The expanded tax credit rapidly came to be seen as an obvious remedy to a critical set of problems and was enacted as part of the American Rescue Plan on March 11, 2021. Just four months later, most American families with incomes under $150,000 for a couple, and $112,500 for a single parent family, received a monthly sum of $300 for each child under 6, and $250 for each child 7 to 17. Janet Yellen, Secretary of the Treasury, pronounced it a remarkable economic victory for America — and also a moral one. The results were almost immediate: the number of households that reported not having enough to eat dropped by 3.3 million, or one third, in the weeks after the first payments were issued.
We will probably know within a matter of days or weeks whether the US body politic will enact a series of connected policies that build on that singular accomplishment toward a future in which all of us will live significantly better lives. As negotiations proceed, the promise of the expanded child tax credit will be realized when it lasts long enough to become an integral part of the social fabric, and when monthly benefits are not contingent on whether the family is or is not in a position to pay taxes. (The experts speak of it as “making full refundability permanent.”)

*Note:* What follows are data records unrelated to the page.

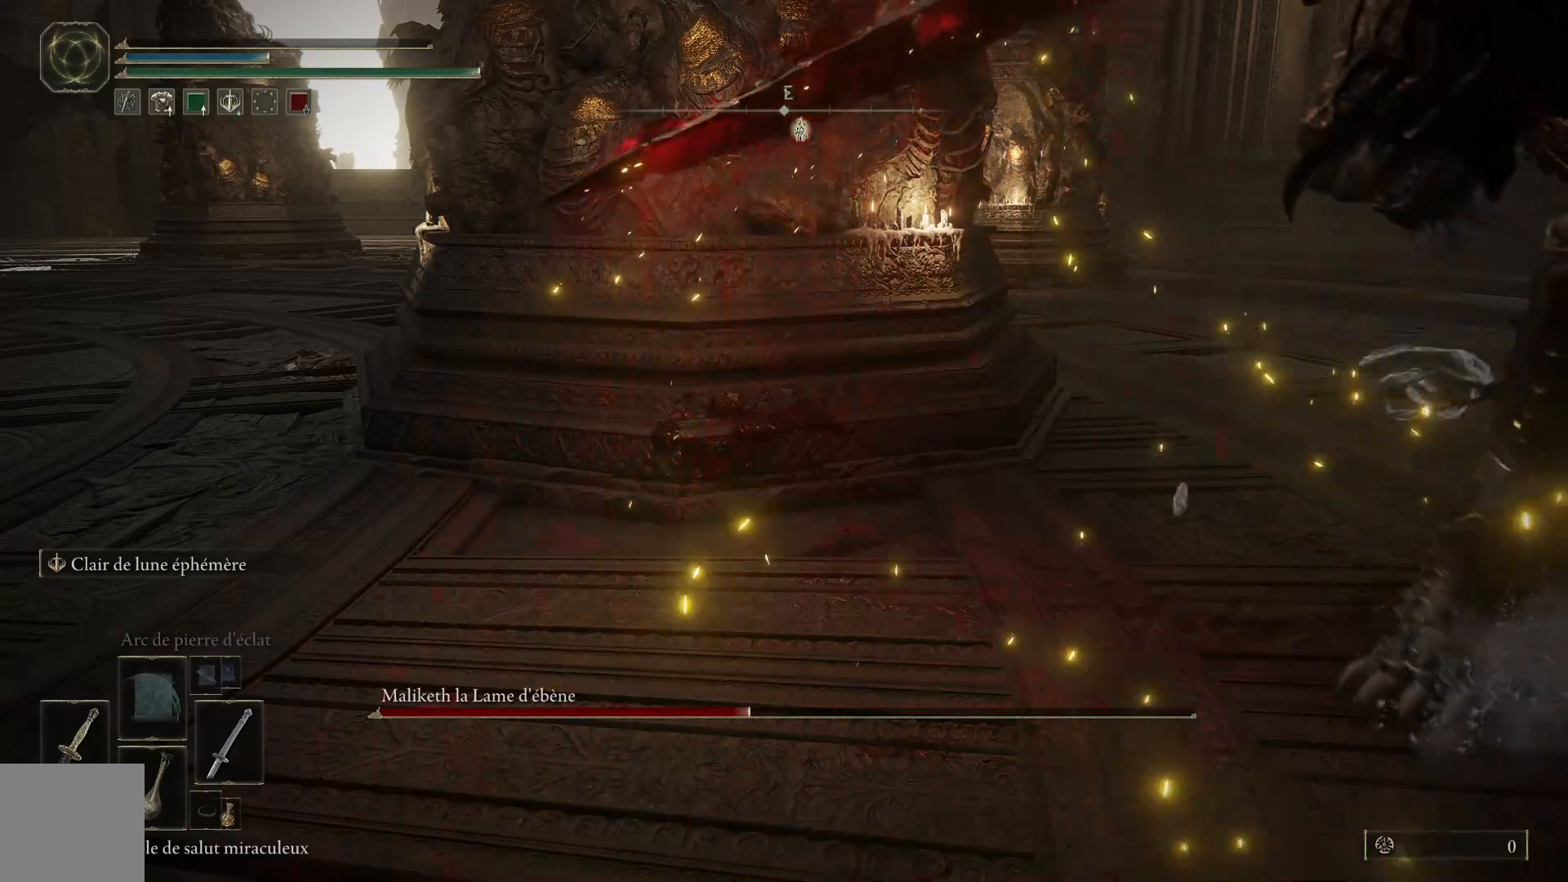
{"buttons": [], "left_stick": "center", "right_stick": "center", "events": []}
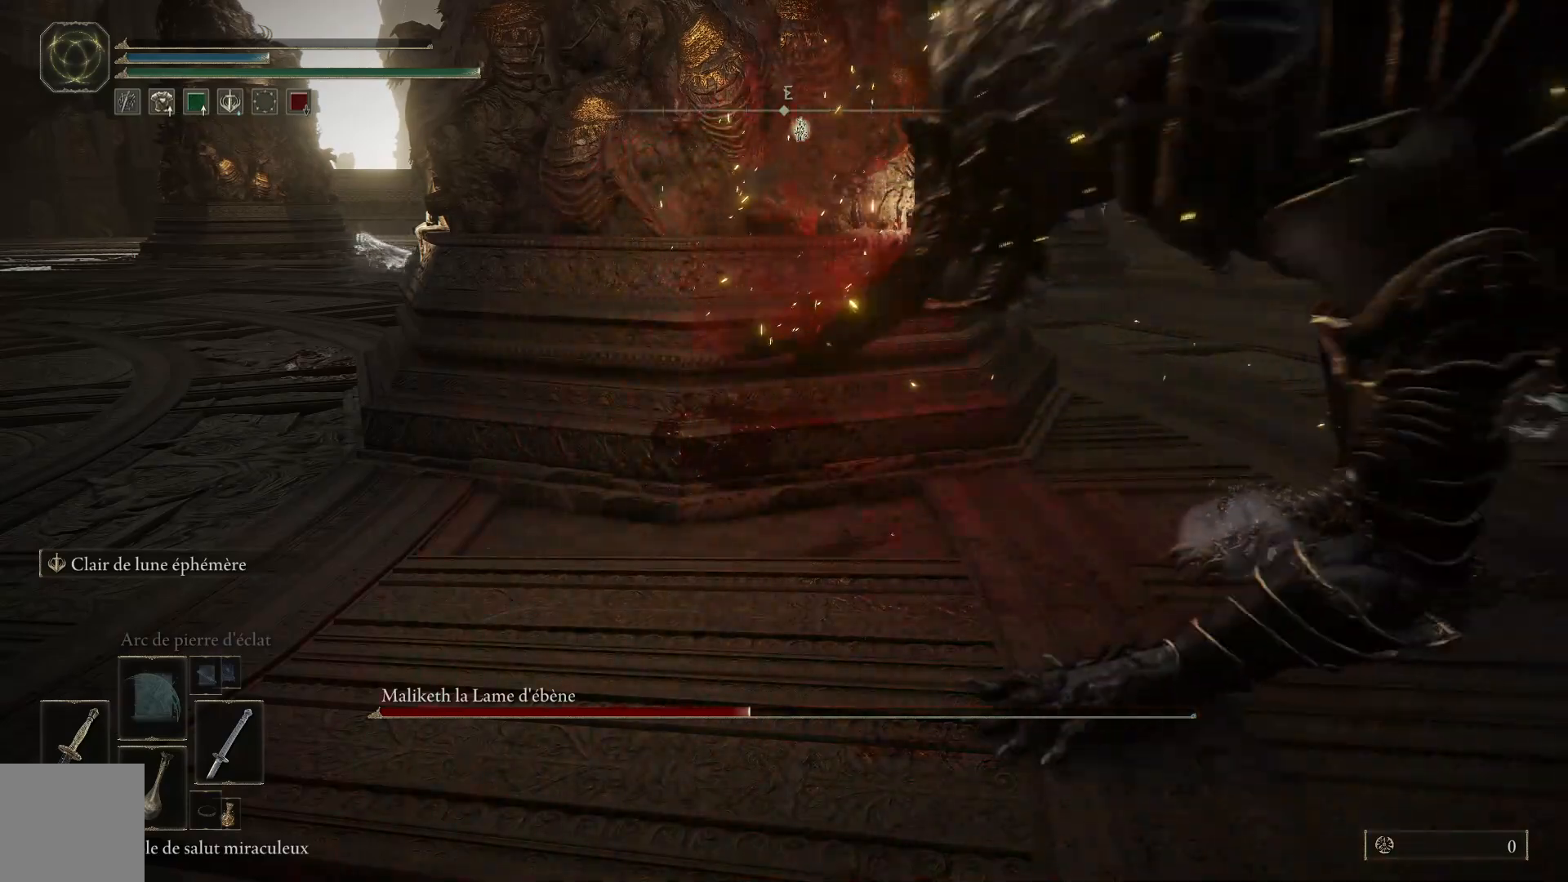
{"buttons": [], "left_stick": "center", "right_stick": "center", "events": []}
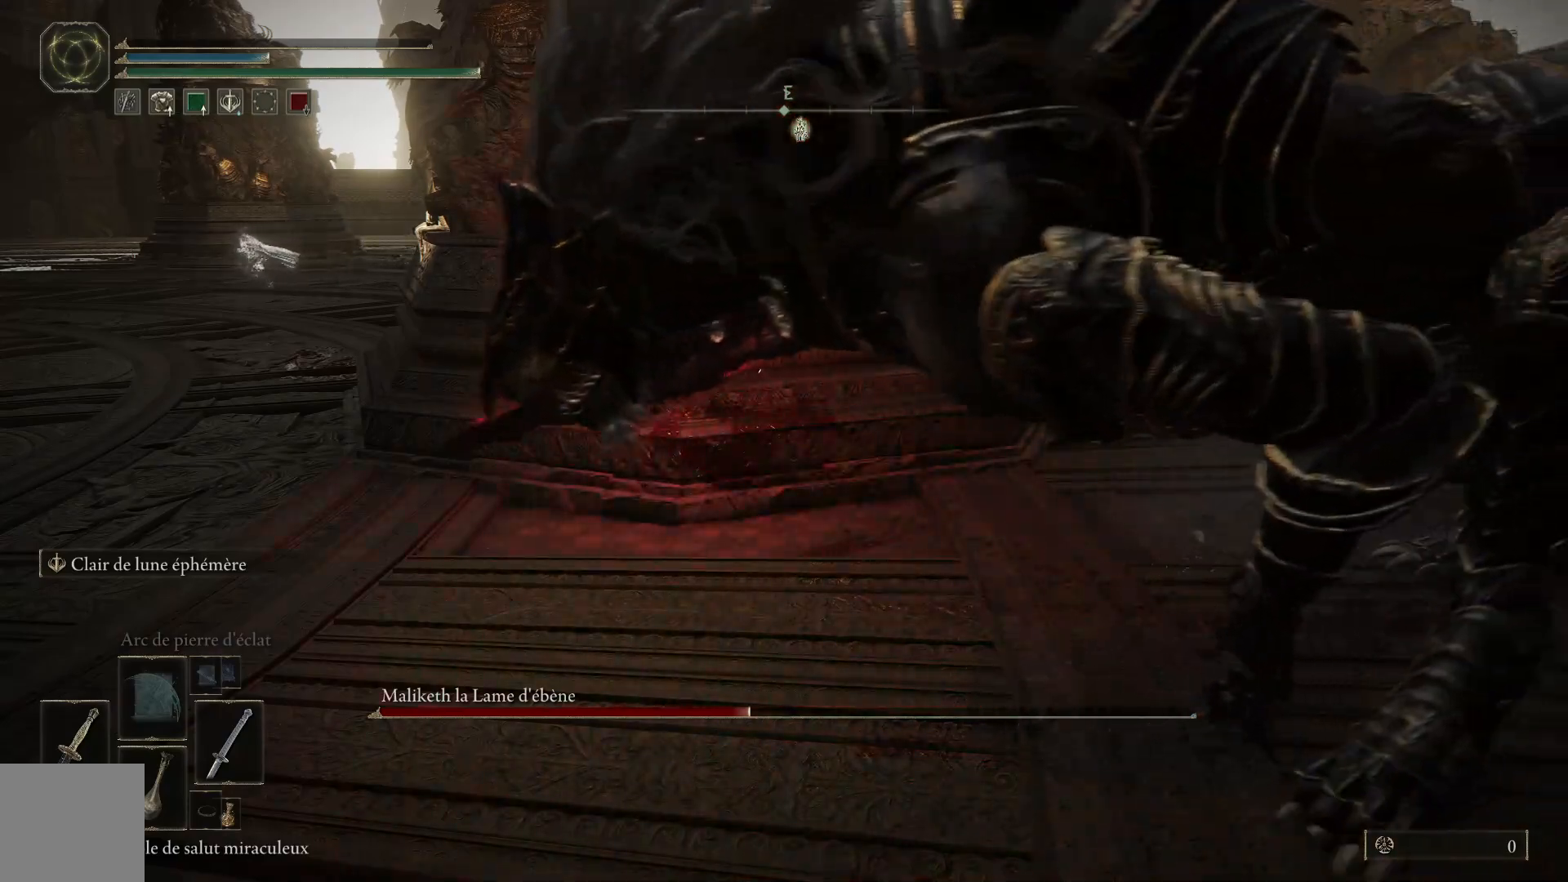
{"buttons": [], "left_stick": "center", "right_stick": "center", "events": []}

We know now that the stakes are high. We know that incorporating a permanent expanded child tax credit — on terms that have already been proven — will
- help children do better at school, have better health outcomes, and earn more in adulthood,
- provide financial stability that will reduce the stress that cripples families living under the threat of unpredictable financial disasters, and
- bring societal benefits outweighing its fiscal costs by a ratio of 8 to 1.
The enactment of a permanent expanded child tax credit will be cause for widespread celebration as we bear witness to the children and families that have been left out in the past becoming an intrinsic part of a prosperous and generous nation.